- [EXERCISE GOAL] Set down the material exactly, keeping every line whole.
(INFORMATION GIVEN begins)
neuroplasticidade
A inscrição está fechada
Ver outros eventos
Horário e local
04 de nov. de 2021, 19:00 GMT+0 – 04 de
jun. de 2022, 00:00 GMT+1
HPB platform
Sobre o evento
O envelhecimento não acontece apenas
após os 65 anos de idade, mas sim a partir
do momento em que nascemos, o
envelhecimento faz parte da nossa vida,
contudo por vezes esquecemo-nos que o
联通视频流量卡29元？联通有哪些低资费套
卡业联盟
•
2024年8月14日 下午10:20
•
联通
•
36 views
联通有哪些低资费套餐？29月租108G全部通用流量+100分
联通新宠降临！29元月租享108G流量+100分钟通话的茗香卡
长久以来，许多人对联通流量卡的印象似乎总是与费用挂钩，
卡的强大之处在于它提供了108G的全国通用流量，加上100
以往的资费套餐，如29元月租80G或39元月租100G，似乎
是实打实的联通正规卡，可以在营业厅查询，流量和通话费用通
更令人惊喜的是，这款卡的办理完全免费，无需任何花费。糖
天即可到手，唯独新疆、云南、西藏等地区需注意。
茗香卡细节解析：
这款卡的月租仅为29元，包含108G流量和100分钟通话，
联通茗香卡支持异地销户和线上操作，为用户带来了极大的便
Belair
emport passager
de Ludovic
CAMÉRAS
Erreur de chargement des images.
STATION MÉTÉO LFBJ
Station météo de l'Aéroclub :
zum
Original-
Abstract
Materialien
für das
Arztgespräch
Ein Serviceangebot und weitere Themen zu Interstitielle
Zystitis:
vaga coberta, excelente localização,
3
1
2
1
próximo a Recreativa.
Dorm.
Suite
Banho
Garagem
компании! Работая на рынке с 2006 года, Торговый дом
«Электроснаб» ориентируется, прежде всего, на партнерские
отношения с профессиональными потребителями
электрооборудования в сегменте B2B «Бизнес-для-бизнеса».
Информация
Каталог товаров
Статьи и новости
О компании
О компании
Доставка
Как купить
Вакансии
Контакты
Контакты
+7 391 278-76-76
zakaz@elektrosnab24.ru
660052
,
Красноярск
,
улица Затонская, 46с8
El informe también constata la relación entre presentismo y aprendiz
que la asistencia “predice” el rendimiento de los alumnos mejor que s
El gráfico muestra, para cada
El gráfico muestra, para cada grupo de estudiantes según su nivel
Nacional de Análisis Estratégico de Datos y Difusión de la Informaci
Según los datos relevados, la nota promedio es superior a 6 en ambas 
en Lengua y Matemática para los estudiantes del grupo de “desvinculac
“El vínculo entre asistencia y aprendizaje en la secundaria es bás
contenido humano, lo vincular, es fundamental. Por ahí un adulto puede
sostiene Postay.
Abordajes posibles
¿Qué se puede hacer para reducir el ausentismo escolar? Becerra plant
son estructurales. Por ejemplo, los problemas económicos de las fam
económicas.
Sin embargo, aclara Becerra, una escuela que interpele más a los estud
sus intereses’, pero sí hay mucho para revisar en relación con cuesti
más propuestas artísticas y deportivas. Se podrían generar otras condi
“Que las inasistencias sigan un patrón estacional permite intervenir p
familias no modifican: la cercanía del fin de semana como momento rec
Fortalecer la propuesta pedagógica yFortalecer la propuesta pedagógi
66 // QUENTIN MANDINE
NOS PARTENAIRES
(INFORMATION GIVEN ends)
- [EXPECTED ANSWER]
neuroplasticidade
A inscrição está fechada
Ver outros eventos
Horário e local
04 de nov. de 2021, 19:00 GMT+0 – 04 de
jun. de 2022, 00:00 GMT+1
HPB platform
Sobre o evento
O envelhecimento não acontece apenas
após os 65 anos de idade, mas sim a partir
do momento em que nascemos, o
envelhecimento faz parte da nossa vida,
contudo por vezes esquecemo-nos que o
联通视频流量卡29元？联通有哪些低资费套
卡业联盟
•
2024年8月14日 下午10:20
•
联通
•
36 views
联通有哪些低资费套餐？29月租108G全部通用流量+100分
联通新宠降临！29元月租享108G流量+100分钟通话的茗香卡
长久以来，许多人对联通流量卡的印象似乎总是与费用挂钩，
卡的强大之处在于它提供了108G的全国通用流量，加上100
以往的资费套餐，如29元月租80G或39元月租100G，似乎
是实打实的联通正规卡，可以在营业厅查询，流量和通话费用通
更令人惊喜的是，这款卡的办理完全免费，无需任何花费。糖
天即可到手，唯独新疆、云南、西藏等地区需注意。
茗香卡细节解析：
这款卡的月租仅为29元，包含108G流量和100分钟通话，
联通茗香卡支持异地销户和线上操作，为用户带来了极大的便
Belair
emport passager
de Ludovic
CAMÉRAS
Erreur de chargement des images.
STATION MÉTÉO LFBJ
Station météo de l'Aéroclub :
zum
Original-
Abstract
Materialien
für das
Arztgespräch
Ein Serviceangebot und weitere Themen zu Interstitielle
Zystitis:
vaga coberta, excelente localização,
3
1
2
1
próximo a Recreativa.
Dorm.
Suite
Banho
Garagem
компании! Работая на рынке с 2006 года, Торговый дом
«Электроснаб» ориентируется, прежде всего, на партнерские
отношения с профессиональными потребителями
электрооборудования в сегменте B2B «Бизнес-для-бизнеса».
Информация
Каталог товаров
Статьи и новости
О компании
О компании
Доставка
Как купить
Вакансии
Контакты
Контакты
+7 391 278-76-76
zakaz@elektrosnab24.ru
660052
,
Красноярск
,
улица Затонская, 46с8
El informe también constata la relación entre presentismo y aprendiz
que la asistencia “predice” el rendimiento de los alumnos mejor que s
El gráfico muestra, para cada
El gráfico muestra, para cada grupo de estudiantes según su nivel
Nacional de Análisis Estratégico de Datos y Difusión de la Informaci
Según los datos relevados, la nota promedio es superior a 6 en ambas 
en Lengua y Matemática para los estudiantes del grupo de “desvinculac
“El vínculo entre asistencia y aprendizaje en la secundaria es bás
contenido humano, lo vincular, es fundamental. Por ahí un adulto puede
sostiene Postay.
Abordajes posibles
¿Qué se puede hacer para reducir el ausentismo escolar? Becerra plant
son estructurales. Por ejemplo, los problemas económicos de las fam
económicas.
Sin embargo, aclara Becerra, una escuela que interpele más a los estud
sus intereses’, pero sí hay mucho para revisar en relación con cuesti
más propuestas artísticas y deportivas. Se podrían generar otras condi
“Que las inasistencias sigan un patrón estacional permite intervenir p
familias no modifican: la cercanía del fin de semana como momento rec
Fortalecer la propuesta pedagógica yFortalecer la propuesta pedagógi
66 // QUENTIN MANDINE
NOS PARTENAIRES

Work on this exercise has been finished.